Pence Visits Waukesha, Praises One Barrett & Criticizes Another

Oct 14, 2020

The Trump campaign is making a late bid to win Wisconsin again, with President Donald Trump expected in Janesville Saturday evening, and Vice President Mike Pence having visited Waukesha Tuesday.

Polls show Trump trailing Democratic presidential candidate, former Vice President Joe Biden, by about five percentage points. But the Republican contenders' strategy to erase that lead apparently includes energizing religious conservatives. In Waukesha, Pence put the spotlight on Trump's current Supreme Court nominee Amy Coney Barrett, a Catholic.

Three years ago, during an Appeals Court confirmation hearing, California Democratic Senator Dianne Feinstein told Barrett,  "The dogma lives loudly within you."

Tuesday, Pence referred that remark: "Well, I got news for the Democrats and their friends in Hollywood — that dogma lives loudly in me!  That dogma lives loudly in you!  And the right to live and work and worship according to the dictates of our faith lives loudly in the Constitution of the United States of America!,” Pence exclaimed to cheers from the crowd.

During this week's Senate confirmation hearing, Feinstein has not referred to Barrett's faith, but the veteran lawmaker and others have repeatedly tried to get the nominee to answer questions about abortion.

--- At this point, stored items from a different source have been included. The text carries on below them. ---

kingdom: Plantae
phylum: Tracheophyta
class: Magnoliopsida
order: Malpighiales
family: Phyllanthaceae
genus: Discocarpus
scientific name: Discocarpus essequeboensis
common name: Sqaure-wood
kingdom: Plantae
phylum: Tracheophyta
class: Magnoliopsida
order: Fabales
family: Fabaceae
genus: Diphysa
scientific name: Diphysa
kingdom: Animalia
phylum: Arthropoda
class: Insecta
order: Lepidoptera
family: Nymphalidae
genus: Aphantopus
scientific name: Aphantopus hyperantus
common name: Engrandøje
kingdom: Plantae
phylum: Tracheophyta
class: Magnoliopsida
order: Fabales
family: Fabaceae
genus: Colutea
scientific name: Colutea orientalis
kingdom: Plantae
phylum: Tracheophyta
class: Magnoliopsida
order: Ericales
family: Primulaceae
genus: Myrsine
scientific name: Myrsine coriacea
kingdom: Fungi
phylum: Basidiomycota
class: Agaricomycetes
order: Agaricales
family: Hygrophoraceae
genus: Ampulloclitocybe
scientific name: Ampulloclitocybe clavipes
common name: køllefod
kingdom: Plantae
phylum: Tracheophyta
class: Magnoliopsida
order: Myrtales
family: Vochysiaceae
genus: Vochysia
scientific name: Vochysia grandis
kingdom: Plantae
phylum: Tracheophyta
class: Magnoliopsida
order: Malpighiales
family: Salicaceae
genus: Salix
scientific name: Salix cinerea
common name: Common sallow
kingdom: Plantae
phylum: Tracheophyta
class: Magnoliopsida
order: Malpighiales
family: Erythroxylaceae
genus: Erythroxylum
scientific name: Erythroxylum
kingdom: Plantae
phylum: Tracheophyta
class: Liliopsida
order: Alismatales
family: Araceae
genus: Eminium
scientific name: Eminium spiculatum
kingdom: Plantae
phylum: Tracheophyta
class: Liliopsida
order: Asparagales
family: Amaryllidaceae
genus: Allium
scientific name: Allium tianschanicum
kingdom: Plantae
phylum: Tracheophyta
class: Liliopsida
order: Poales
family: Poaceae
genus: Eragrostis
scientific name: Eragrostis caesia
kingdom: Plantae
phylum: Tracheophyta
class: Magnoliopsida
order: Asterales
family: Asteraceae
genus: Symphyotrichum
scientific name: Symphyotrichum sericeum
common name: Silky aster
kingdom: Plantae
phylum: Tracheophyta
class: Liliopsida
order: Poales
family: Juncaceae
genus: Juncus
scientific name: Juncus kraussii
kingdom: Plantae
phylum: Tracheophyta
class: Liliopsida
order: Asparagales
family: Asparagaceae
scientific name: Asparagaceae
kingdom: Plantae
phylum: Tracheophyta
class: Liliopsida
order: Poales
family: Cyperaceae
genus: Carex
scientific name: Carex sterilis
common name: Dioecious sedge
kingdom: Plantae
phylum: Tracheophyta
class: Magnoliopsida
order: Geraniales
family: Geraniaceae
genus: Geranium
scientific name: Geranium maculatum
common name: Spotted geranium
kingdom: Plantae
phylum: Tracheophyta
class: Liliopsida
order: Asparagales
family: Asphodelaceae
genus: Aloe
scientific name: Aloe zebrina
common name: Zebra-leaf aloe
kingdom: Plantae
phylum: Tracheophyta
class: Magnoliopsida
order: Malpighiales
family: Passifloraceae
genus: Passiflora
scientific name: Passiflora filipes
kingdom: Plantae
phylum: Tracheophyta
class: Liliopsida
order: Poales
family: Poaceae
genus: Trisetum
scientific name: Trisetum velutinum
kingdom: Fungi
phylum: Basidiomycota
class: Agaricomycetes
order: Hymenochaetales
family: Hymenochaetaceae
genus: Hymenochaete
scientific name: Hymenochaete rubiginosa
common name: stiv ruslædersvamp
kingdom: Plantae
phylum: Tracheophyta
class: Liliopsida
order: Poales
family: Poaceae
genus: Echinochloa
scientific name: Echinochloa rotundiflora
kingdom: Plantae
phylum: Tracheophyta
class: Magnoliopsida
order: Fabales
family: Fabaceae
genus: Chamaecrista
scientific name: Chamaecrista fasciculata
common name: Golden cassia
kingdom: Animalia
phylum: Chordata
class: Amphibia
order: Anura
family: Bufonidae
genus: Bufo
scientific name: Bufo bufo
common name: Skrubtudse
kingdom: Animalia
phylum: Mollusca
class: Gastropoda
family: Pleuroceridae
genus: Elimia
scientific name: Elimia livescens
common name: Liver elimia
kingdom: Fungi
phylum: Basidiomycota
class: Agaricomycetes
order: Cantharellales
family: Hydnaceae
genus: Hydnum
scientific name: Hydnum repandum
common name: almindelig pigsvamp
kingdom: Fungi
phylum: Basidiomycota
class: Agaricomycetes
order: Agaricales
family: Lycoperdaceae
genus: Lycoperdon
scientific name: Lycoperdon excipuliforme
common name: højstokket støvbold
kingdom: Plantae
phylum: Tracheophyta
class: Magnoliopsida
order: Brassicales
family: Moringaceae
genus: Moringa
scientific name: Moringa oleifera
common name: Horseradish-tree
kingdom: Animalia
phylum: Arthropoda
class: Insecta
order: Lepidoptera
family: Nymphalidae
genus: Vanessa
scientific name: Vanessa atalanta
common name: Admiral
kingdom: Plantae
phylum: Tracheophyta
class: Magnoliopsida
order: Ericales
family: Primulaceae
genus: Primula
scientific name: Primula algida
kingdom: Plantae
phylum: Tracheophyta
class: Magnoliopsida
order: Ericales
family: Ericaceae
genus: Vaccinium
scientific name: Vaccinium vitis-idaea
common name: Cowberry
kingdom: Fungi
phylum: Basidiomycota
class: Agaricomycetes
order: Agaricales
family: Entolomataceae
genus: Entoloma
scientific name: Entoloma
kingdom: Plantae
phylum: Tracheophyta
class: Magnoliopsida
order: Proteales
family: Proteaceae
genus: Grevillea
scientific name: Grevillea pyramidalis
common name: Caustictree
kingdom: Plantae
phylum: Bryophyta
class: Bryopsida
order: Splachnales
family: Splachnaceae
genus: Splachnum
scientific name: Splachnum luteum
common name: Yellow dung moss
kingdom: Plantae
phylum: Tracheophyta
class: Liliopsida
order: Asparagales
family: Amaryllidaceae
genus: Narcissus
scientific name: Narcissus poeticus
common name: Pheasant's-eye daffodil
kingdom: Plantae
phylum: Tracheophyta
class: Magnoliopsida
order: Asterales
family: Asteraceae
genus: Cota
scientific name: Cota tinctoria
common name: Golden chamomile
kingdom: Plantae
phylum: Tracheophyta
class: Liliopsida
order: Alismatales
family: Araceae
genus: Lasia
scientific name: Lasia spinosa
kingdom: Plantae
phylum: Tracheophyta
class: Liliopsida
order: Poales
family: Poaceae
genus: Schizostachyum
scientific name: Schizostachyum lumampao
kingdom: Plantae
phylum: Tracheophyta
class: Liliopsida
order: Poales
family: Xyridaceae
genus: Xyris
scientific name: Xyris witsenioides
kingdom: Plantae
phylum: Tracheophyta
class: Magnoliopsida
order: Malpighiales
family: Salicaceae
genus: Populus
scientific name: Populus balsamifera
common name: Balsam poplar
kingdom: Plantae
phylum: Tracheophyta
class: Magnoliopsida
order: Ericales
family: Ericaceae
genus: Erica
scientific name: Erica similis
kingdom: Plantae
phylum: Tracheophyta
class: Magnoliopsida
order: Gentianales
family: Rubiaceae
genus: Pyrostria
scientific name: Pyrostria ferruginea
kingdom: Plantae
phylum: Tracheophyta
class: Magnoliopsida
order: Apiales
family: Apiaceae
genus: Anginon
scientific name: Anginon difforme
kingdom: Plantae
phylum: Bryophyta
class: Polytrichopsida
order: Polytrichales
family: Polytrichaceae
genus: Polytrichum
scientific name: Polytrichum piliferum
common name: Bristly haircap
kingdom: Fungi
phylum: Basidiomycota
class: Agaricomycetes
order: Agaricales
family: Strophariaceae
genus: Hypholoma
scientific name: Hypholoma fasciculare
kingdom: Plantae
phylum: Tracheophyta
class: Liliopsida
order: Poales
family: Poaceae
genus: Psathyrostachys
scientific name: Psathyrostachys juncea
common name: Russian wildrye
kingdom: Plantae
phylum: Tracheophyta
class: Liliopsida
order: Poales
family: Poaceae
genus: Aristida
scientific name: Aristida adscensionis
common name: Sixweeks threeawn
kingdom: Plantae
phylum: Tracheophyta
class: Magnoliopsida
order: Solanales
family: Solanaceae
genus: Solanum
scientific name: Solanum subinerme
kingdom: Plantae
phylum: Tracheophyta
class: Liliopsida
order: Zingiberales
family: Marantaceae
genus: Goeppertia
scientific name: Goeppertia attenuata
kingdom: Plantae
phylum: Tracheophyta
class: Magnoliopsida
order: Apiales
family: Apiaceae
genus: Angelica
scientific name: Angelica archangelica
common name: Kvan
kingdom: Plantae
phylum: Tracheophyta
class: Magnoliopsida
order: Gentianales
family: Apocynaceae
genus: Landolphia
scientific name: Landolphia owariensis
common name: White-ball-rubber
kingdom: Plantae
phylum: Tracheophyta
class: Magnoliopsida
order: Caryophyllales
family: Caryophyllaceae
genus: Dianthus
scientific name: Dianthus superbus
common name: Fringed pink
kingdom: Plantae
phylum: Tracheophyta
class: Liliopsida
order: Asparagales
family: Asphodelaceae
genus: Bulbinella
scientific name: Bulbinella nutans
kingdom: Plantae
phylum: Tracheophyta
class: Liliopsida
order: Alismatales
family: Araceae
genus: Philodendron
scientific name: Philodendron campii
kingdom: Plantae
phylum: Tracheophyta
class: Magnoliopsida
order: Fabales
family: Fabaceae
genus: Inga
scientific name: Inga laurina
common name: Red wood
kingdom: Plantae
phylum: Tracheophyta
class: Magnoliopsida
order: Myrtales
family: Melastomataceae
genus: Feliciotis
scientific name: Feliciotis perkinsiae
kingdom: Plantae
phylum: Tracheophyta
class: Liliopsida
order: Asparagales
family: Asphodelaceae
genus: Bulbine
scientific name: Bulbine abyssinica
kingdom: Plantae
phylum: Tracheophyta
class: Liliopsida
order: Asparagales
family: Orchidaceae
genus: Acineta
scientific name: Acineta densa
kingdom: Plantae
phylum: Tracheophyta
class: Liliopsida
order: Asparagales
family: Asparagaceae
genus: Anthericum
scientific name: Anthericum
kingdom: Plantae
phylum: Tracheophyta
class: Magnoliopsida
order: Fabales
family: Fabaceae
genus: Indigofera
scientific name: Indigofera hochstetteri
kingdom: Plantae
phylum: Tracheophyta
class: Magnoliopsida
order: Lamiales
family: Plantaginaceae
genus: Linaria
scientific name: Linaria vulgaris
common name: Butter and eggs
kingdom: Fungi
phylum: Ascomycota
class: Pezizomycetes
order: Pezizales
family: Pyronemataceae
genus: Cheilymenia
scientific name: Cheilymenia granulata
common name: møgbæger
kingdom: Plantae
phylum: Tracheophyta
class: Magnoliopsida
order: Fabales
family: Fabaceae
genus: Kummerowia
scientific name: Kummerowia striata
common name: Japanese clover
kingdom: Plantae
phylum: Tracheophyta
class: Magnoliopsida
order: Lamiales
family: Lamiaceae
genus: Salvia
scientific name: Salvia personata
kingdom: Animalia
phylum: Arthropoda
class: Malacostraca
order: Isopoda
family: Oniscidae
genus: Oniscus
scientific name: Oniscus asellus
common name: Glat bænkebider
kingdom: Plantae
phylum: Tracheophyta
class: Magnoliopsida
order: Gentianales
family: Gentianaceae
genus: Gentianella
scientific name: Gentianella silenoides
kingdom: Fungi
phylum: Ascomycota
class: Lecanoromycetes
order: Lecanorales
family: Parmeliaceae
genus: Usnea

Barrett said Tuesday that the Roe v. Wade decision is not a case that everyone has accepted.

In Waukesha, the vice president was also hitting hard on the law and order theme that the Trump campaign has been mentioning all summer and fall. Pence said this is not the time to be cutting police budgets, mentioning a proposal in Milwaukee.

"I mean, it's not a surprise Milwaukee has literally seen a 110% increase in homicides this year. All while Milwaukee's Democrat mayor has called for cutting 120 police officers from his 20-21 budget,” Pence said.

The crowd at Vice President Mike Pence's Waukesha campaign event Tuesday.
Credit Chuck Quirmbach / WUWM

Mayor Tom Barrett's office did not respond to our request for comment. The mayor told the Milwaukee Journal Sentinel that Pence's remark was a cheap shot and repeated what Barrett told WUWM in September that Republican critics of his police proposal should try to get the GOP-controlled state Legislature to supply more shared revenue to Milwaukee.

State Democats had other advice for Pence. During a web news conference Tuesday morning, State Treasurer Sarah Godlewski lamented the lack of another federal stimulus bill to help small businesses hurt by the COVID-19 pandemic.

"Now it's been over five months since the Paycheck Protection Program was launched, and over 80% of businesses that got those funds are now through them. And this White House still refuses to work across the aisle to help our mom and pop businesses,” she said.

The White House and Republicans controlling the U.S. Senate also appear to disagree on some details.  It's unclear what will happen in the three weeks Trump has remaining to win Wisconsin, which many pollsters now say leans Democratic in the presidential race.